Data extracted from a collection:

-------------------------

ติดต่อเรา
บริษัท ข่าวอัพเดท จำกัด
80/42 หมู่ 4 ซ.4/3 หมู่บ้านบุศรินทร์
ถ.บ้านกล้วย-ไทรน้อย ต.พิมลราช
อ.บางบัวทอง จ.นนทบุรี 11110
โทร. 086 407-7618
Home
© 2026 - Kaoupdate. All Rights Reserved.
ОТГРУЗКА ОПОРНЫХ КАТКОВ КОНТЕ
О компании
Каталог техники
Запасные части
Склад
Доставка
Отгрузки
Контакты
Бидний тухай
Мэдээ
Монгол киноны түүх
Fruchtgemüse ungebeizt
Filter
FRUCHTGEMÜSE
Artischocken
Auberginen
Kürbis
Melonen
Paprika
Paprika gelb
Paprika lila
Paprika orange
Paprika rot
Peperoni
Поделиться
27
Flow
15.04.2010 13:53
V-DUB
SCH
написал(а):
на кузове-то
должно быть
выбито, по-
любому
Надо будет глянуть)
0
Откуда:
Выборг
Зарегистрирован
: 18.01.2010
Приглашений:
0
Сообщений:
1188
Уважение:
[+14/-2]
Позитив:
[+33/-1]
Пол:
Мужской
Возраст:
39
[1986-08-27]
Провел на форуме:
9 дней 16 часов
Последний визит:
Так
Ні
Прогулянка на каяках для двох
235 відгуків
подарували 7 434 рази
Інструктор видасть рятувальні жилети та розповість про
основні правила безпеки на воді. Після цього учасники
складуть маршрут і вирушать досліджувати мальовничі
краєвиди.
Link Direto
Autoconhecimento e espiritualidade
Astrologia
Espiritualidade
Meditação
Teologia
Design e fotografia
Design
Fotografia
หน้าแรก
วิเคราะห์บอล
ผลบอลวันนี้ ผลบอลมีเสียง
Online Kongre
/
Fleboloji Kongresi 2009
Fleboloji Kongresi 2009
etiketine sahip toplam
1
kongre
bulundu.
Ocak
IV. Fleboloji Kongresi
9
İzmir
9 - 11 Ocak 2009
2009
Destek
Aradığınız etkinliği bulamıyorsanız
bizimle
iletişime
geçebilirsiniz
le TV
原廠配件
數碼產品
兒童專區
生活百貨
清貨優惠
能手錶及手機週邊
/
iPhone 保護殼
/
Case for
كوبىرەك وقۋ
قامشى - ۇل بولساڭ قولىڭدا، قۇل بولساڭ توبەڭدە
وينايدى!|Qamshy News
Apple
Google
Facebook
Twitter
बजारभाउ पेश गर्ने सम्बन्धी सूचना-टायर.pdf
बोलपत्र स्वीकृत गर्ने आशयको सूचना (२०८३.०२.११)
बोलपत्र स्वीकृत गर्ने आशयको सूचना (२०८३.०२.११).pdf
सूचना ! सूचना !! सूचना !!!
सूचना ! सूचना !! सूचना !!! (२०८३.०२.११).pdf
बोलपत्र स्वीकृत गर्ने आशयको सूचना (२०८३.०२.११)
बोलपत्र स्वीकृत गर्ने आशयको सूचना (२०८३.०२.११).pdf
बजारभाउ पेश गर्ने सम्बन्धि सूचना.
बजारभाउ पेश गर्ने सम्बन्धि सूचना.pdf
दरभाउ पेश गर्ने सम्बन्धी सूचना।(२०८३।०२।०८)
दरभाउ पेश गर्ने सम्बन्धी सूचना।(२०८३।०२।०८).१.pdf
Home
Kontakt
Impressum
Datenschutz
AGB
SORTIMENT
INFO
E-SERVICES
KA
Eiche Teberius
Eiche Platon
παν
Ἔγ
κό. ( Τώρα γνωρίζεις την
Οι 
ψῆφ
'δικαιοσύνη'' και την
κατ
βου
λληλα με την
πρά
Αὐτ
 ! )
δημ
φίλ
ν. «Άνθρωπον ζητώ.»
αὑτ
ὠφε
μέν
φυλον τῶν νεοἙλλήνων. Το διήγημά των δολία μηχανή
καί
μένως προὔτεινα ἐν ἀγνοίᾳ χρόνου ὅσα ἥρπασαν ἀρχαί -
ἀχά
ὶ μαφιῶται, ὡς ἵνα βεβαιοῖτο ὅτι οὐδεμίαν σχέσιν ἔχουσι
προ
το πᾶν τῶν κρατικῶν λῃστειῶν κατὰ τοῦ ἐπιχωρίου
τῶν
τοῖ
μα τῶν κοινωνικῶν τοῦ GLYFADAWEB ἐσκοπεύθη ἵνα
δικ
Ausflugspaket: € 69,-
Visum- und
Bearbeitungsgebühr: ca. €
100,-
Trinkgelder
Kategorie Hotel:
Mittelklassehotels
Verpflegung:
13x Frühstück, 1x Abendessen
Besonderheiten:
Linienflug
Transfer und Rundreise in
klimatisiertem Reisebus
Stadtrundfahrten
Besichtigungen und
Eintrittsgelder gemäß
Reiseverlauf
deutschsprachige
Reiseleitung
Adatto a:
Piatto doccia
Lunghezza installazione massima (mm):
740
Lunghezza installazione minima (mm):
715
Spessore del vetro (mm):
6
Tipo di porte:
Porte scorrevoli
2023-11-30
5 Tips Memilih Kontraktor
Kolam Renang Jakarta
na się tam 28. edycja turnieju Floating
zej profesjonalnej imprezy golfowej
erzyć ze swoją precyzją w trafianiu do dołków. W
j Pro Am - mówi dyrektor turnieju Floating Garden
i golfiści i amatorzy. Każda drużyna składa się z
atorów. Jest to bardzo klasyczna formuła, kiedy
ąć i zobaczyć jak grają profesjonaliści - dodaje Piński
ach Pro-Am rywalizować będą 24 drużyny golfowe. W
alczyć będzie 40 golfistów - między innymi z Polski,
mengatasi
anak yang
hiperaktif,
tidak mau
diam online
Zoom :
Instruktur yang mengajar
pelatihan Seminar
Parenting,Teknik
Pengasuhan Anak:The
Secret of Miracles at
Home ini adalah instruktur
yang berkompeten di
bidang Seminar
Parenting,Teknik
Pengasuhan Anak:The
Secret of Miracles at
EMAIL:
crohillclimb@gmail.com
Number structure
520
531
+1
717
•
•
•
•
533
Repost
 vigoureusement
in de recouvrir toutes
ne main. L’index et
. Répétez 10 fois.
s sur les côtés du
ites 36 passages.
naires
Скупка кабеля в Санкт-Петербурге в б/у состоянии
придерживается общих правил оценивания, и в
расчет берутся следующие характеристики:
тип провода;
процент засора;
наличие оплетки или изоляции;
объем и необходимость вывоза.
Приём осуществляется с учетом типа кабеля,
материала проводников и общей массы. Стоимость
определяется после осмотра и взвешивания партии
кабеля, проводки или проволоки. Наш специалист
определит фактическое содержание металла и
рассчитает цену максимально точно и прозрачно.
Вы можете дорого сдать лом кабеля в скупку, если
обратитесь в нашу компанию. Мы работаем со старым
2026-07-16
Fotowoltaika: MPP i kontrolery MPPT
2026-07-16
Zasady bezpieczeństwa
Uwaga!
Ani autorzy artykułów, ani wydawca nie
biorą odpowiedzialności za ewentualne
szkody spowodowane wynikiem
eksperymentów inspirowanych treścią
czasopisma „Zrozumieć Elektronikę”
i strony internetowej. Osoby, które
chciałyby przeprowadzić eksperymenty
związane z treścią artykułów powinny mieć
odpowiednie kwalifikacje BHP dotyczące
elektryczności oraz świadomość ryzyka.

-------------------------

» Exercise instructions: Each line of the data is to be retyped exactly.

» Exercise output:
ติดต่อเรา
บริษัท ข่าวอัพเดท จำกัด
80/42 หมู่ 4 ซ.4/3 หมู่บ้านบุศรินทร์
ถ.บ้านกล้วย-ไทรน้อย ต.พิมลราช
อ.บางบัวทอง จ.นนทบุรี 11110
โทร. 086 407-7618
Home
© 2026 - Kaoupdate. All Rights Reserved.
ОТГРУЗКА ОПОРНЫХ КАТКОВ КОНТЕ
О компании
Каталог техники
Запасные части
Склад
Доставка
Отгрузки
Контакты
Бидний тухай
Мэдээ
Монгол киноны түүх
Fruchtgemüse ungebeizt
Filter
FRUCHTGEMÜSE
Artischocken
Auberginen
Kürbis
Melonen
Paprika
Paprika gelb
Paprika lila
Paprika orange
Paprika rot
Peperoni
Поделиться
27
Flow
15.04.2010 13:53
V-DUB
SCH
написал(а):
на кузове-то
должно быть
выбито, по-
любому
Надо будет глянуть)
0
Откуда:
Выборг
Зарегистрирован
: 18.01.2010
Приглашений:
0
Сообщений:
1188
Уважение:
[+14/-2]
Позитив:
[+33/-1]
Пол:
Мужской
Возраст:
39
[1986-08-27]
Провел на форуме:
9 дней 16 часов
Последний визит:
Так
Ні
Прогулянка на каяках для двох
235 відгуків
подарували 7 434 рази
Інструктор видасть рятувальні жилети та розповість про
основні правила безпеки на воді. Після цього учасники
складуть маршрут і вирушать досліджувати мальовничі
краєвиди.
Link Direto
Autoconhecimento e espiritualidade
Astrologia
Espiritualidade
Meditação
Teologia
Design e fotografia
Design
Fotografia
หน้าแรก
วิเคราะห์บอล
ผลบอลวันนี้ ผลบอลมีเสียง
Online Kongre
/
Fleboloji Kongresi 2009
Fleboloji Kongresi 2009
etiketine sahip toplam
1
kongre
bulundu.
Ocak
IV. Fleboloji Kongresi
9
İzmir
9 - 11 Ocak 2009
2009
Destek
Aradığınız etkinliği bulamıyorsanız
bizimle
iletişime
geçebilirsiniz
le TV
原廠配件
數碼產品
兒童專區
生活百貨
清貨優惠
能手錶及手機週邊
/
iPhone 保護殼
/
Case for
كوبىرەك وقۋ
قامشى - ۇل بولساڭ قولىڭدا، قۇل بولساڭ توبەڭدە
وينايدى!|Qamshy News
Apple
Google
Facebook
Twitter
बजारभाउ पेश गर्ने सम्बन्धी सूचना-टायर.pdf
बोलपत्र स्वीकृत गर्ने आशयको सूचना (२०८३.०२.११)
बोलपत्र स्वीकृत गर्ने आशयको सूचना (२०८३.०२.११).pdf
सूचना ! सूचना !! सूचना !!!
सूचना ! सूचना !! सूचना !!! (२०८३.०२.११).pdf
बोलपत्र स्वीकृत गर्ने आशयको सूचना (२०८३.०२.११)
बोलपत्र स्वीकृत गर्ने आशयको सूचना (२०८३.०२.११).pdf
बजारभाउ पेश गर्ने सम्बन्धि सूचना.
बजारभाउ पेश गर्ने सम्बन्धि सूचना.pdf
दरभाउ पेश गर्ने सम्बन्धी सूचना।(२०८३।०२।०८)
दरभाउ पेश गर्ने सम्बन्धी सूचना।(२०८३।०२।०८).१.pdf
Home
Kontakt
Impressum
Datenschutz
AGB
SORTIMENT
INFO
E-SERVICES
KA
Eiche Teberius
Eiche Platon
παν
Ἔγ
κό. ( Τώρα γνωρίζεις την
Οι 
ψῆφ
'δικαιοσύνη'' και την
κατ
βου
λληλα με την
πρά
Αὐτ
 ! )
δημ
φίλ
ν. «Άνθρωπον ζητώ.»
αὑτ
ὠφε
μέν
φυλον τῶν νεοἙλλήνων. Το διήγημά των δολία μηχανή
καί
μένως προὔτεινα ἐν ἀγνοίᾳ χρόνου ὅσα ἥρπασαν ἀρχαί -
ἀχά
ὶ μαφιῶται, ὡς ἵνα βεβαιοῖτο ὅτι οὐδεμίαν σχέσιν ἔχουσι
προ
το πᾶν τῶν κρατικῶν λῃστειῶν κατὰ τοῦ ἐπιχωρίου
τῶν
τοῖ
μα τῶν κοινωνικῶν τοῦ GLYFADAWEB ἐσκοπεύθη ἵνα
δικ
Ausflugspaket: € 69,-
Visum- und
Bearbeitungsgebühr: ca. €
100,-
Trinkgelder
Kategorie Hotel:
Mittelklassehotels
Verpflegung:
13x Frühstück, 1x Abendessen
Besonderheiten:
Linienflug
Transfer und Rundreise in
klimatisiertem Reisebus
Stadtrundfahrten
Besichtigungen und
Eintrittsgelder gemäß
Reiseverlauf
deutschsprachige
Reiseleitung
Adatto a:
Piatto doccia
Lunghezza installazione massima (mm):
740
Lunghezza installazione minima (mm):
715
Spessore del vetro (mm):
6
Tipo di porte:
Porte scorrevoli
2023-11-30
5 Tips Memilih Kontraktor
Kolam Renang Jakarta
na się tam 28. edycja turnieju Floating
zej profesjonalnej imprezy golfowej
erzyć ze swoją precyzją w trafianiu do dołków. W
j Pro Am - mówi dyrektor turnieju Floating Garden
i golfiści i amatorzy. Każda drużyna składa się z
atorów. Jest to bardzo klasyczna formuła, kiedy
ąć i zobaczyć jak grają profesjonaliści - dodaje Piński
ach Pro-Am rywalizować będą 24 drużyny golfowe. W
alczyć będzie 40 golfistów - między innymi z Polski,
mengatasi
anak yang
hiperaktif,
tidak mau
diam online
Zoom :
Instruktur yang mengajar
pelatihan Seminar
Parenting,Teknik
Pengasuhan Anak:The
Secret of Miracles at
Home ini adalah instruktur
yang berkompeten di
bidang Seminar
Parenting,Teknik
Pengasuhan Anak:The
Secret of Miracles at
EMAIL:
crohillclimb@gmail.com
Number structure
520
531
+1
717
•
•
•
•
533
Repost
 vigoureusement
in de recouvrir toutes
ne main. L’index et
. Répétez 10 fois.
s sur les côtés du
ites 36 passages.
naires
Скупка кабеля в Санкт-Петербурге в б/у состоянии
придерживается общих правил оценивания, и в
расчет берутся следующие характеристики:
тип провода;
процент засора;
наличие оплетки или изоляции;
объем и необходимость вывоза.
Приём осуществляется с учетом типа кабеля,
материала проводников и общей массы. Стоимость
определяется после осмотра и взвешивания партии
кабеля, проводки или проволоки. Наш специалист
определит фактическое содержание металла и
рассчитает цену максимально точно и прозрачно.
Вы можете дорого сдать лом кабеля в скупку, если
обратитесь в нашу компанию. Мы работаем со старым
2026-07-16
Fotowoltaika: MPP i kontrolery MPPT
2026-07-16
Zasady bezpieczeństwa
Uwaga!
Ani autorzy artykułów, ani wydawca nie
biorą odpowiedzialności za ewentualne
szkody spowodowane wynikiem
eksperymentów inspirowanych treścią
czasopisma „Zrozumieć Elektronikę”
i strony internetowej. Osoby, które
chciałyby przeprowadzić eksperymenty
związane z treścią artykułów powinny mieć
odpowiednie kwalifikacje BHP dotyczące
elektryczności oraz świadomość ryzyka.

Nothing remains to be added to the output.